▶ TASK LIST
A. Summarize the court opinion below in two sentences.
B. Return verbatim the part of the court opinion that starts with the words "ALEXANDER ALEXIN, Plaintiff–Appellant, v." and ends after the words "against each other.".

ALEXANDER ALEXIN, Plaintiff–Appellant, v. IRENA RAITER, Defendant–Respondent.
Plaintiff Alexander Alexin (Father) and defendant Irena Raiter (Mother) entered into a civil consent agreement to resolve domestic violence, criminal and custody matters. The Family Part denied Father's application to vacate that agreement. Father appeals. We affirm.
Mother and Father had been in a dating relationship, had a son in 2010, but their relationship deteriorated. On October 7, 2012, Mother filed a domestic violence (DV) complaint against Father, and obtained a temporary restraining order (TRO). The TRO granted Mother temporary custody of their child, and provided no parenting time for Father. The parents filed criminal complaints against each other.
On October 23, 2012, before the scheduled final restraining order hearing, both parties and their counsel, with the aid of a Russian interpreter, negotiated a civil consent agreement. Father and his counsel made handwritten changes to the agreement. The agreement stated that the parties, through counsel, had resolved their issues in consideration of their mutual promises. Mother agreed to dismiss her DV complaint, and Father agreed to civil restraints. Each parent agreed to cooperate to resolve favorably the criminal charges pending against the other parent. The parents also agreed that Mother “shall have full physical custody of the parties' minor son,” and that Father “shall have parenting time with the parties' minor son [ ] every Sunday from 11:00 a.m. to 6:00 p.m., which represents the status quo prior to October 7, 2012 (‘the Regular Parenting Time’), unless otherwise agreed to by the parties in writing.” 1 Both parents signed the agreement, and their counsel signed as witnesses.

▶ DATA SEGMENT

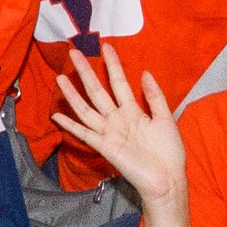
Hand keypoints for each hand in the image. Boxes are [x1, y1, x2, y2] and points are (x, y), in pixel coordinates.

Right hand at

▶ SOLUTIONS PER TASK
A. After Mother filed a domestic violence complaint and obtained a temporary restraining order, she and Father negotiated a civil consent agreement resolving their domestic violence, criminal and custody matters, under which Mother received full physical custody of their son and Father received parenting time every Sunday. The Family Part denied Father's application to vacate that agreement, and on his appeal the court affirms.

B.
ALEXANDER ALEXIN, Plaintiff–Appellant, v. IRENA RAITER, Defendant–Respondent.
Plaintiff Alexander Alexin (Father) and defendant Irena Raiter (Mother) entered into a civil consent agreement to resolve domestic violence, criminal and custody matters. The Family Part denied Father's application to vacate that agreement. Father appeals. We affirm.
Mother and Father had been in a dating relationship, had a son in 2010, but their relationship deteriorated. On October 7, 2012, Mother filed a domestic violence (DV) complaint against Father, and obtained a temporary restraining order (TRO). The TRO granted Mother temporary custody of their child, and provided no parenting time for Father. The parents filed criminal complaints against each other.